-- Problem requirements --
Find the line containing "[69,341,183,353] [553,310,675,323] [553,336,645,349]" in the entries below. Reproduce that line and each one after it to the end, exactly, with no other lines.

-- Data section --
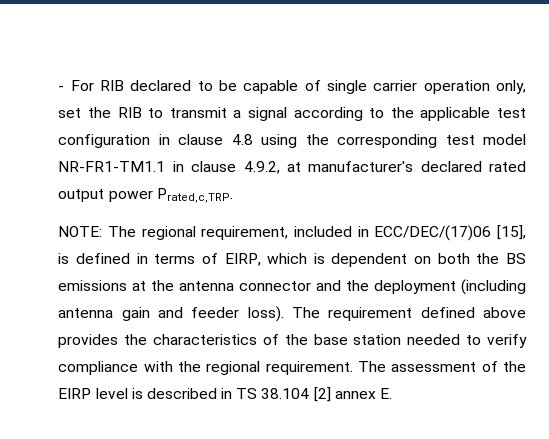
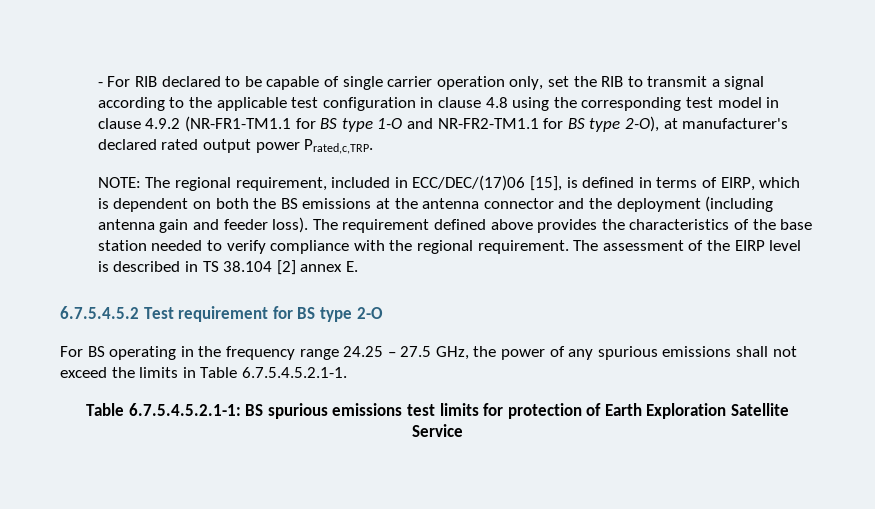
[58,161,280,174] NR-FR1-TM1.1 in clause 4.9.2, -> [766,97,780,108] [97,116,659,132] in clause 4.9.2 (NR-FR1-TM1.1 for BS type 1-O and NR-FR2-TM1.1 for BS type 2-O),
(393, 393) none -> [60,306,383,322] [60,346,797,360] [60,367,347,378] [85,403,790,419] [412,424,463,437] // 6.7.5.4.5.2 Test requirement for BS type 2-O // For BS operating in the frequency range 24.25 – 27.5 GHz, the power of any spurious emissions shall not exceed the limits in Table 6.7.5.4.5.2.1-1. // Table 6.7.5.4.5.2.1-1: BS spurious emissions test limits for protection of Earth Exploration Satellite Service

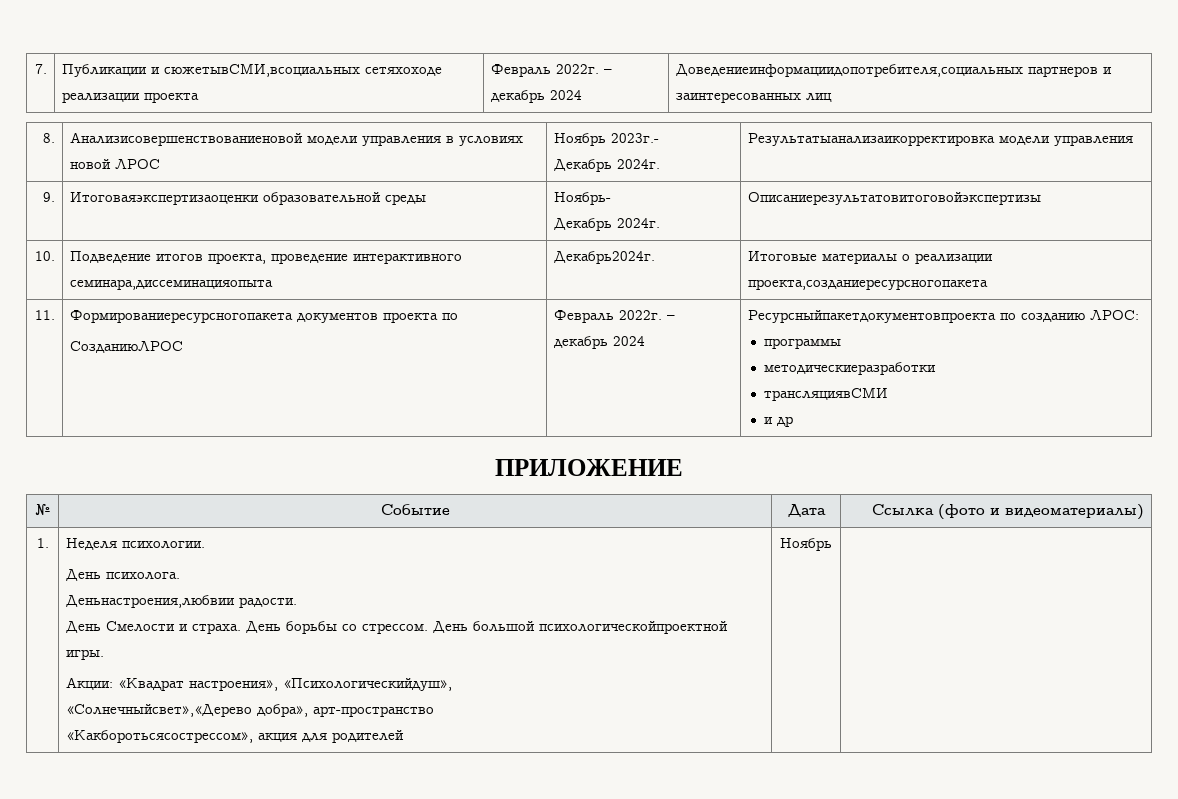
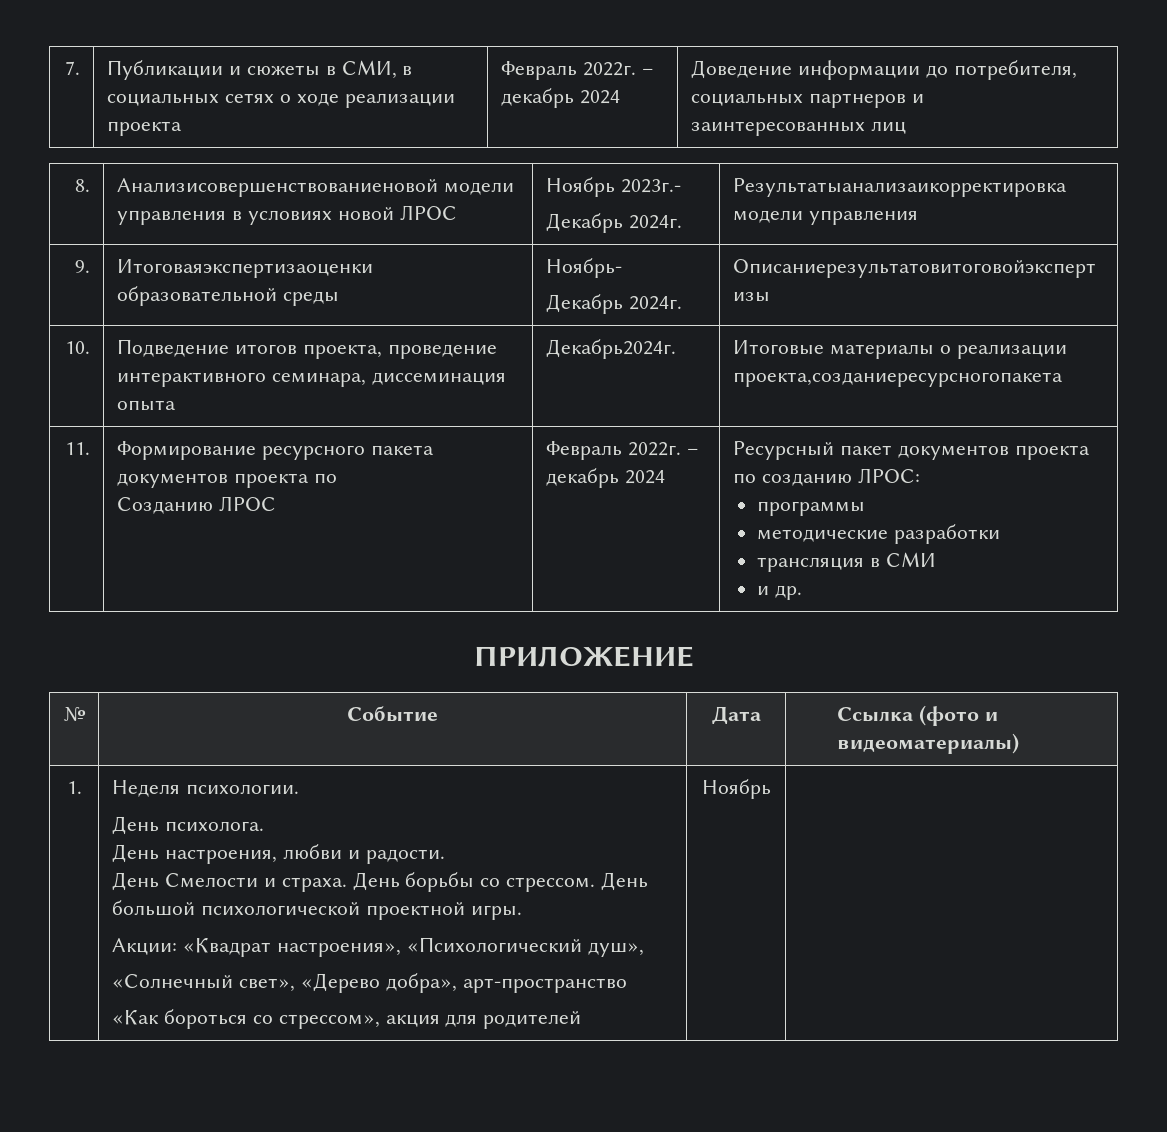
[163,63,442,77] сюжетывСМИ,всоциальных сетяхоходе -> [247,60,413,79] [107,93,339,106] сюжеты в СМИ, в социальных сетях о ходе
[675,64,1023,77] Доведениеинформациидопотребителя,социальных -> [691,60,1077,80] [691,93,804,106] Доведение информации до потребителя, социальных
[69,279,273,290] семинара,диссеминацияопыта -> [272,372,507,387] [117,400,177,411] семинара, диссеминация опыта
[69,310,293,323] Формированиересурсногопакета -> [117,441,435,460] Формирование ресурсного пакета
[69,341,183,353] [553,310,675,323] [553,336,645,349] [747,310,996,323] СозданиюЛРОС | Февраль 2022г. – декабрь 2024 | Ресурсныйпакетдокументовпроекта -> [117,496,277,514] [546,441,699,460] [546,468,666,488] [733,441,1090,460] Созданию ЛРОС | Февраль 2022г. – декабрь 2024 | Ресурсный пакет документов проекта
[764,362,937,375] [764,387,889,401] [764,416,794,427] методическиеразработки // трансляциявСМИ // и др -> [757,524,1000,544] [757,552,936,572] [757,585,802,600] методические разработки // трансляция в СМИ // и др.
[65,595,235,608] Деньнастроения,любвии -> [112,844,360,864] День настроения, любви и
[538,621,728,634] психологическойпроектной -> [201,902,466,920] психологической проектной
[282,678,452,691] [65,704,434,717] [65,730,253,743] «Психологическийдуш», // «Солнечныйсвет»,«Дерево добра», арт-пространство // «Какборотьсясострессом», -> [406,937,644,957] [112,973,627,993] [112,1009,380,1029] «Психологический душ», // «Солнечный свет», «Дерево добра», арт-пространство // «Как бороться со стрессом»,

-- Result for this exercise --
[69,341,183,353] [553,310,675,323] [553,336,645,349] [747,310,996,323] СозданиюЛРОС | Февраль 2022г. – декабрь 2024 | Ресурсныйпакетдокументовпроекта -> [117,496,277,514] [546,441,699,460] [546,468,666,488] [733,441,1090,460] Созданию ЛРОС | Февраль 2022г. – декабрь 2024 | Ресурсный пакет документов проекта
[764,362,937,375] [764,387,889,401] [764,416,794,427] методическиеразработки // трансляциявСМИ // и др -> [757,524,1000,544] [757,552,936,572] [757,585,802,600] методические разработки // трансляция в СМИ // и др.
[65,595,235,608] Деньнастроения,любвии -> [112,844,360,864] День настроения, любви и
[538,621,728,634] психологическойпроектной -> [201,902,466,920] психологической проектной
[282,678,452,691] [65,704,434,717] [65,730,253,743] «Психологическийдуш», // «Солнечныйсвет»,«Дерево добра», арт-пространство // «Какборотьсясострессом», -> [406,937,644,957] [112,973,627,993] [112,1009,380,1029] «Психологический душ», // «Солнечный свет», «Дерево добра», арт-пространство // «Как бороться со стрессом»,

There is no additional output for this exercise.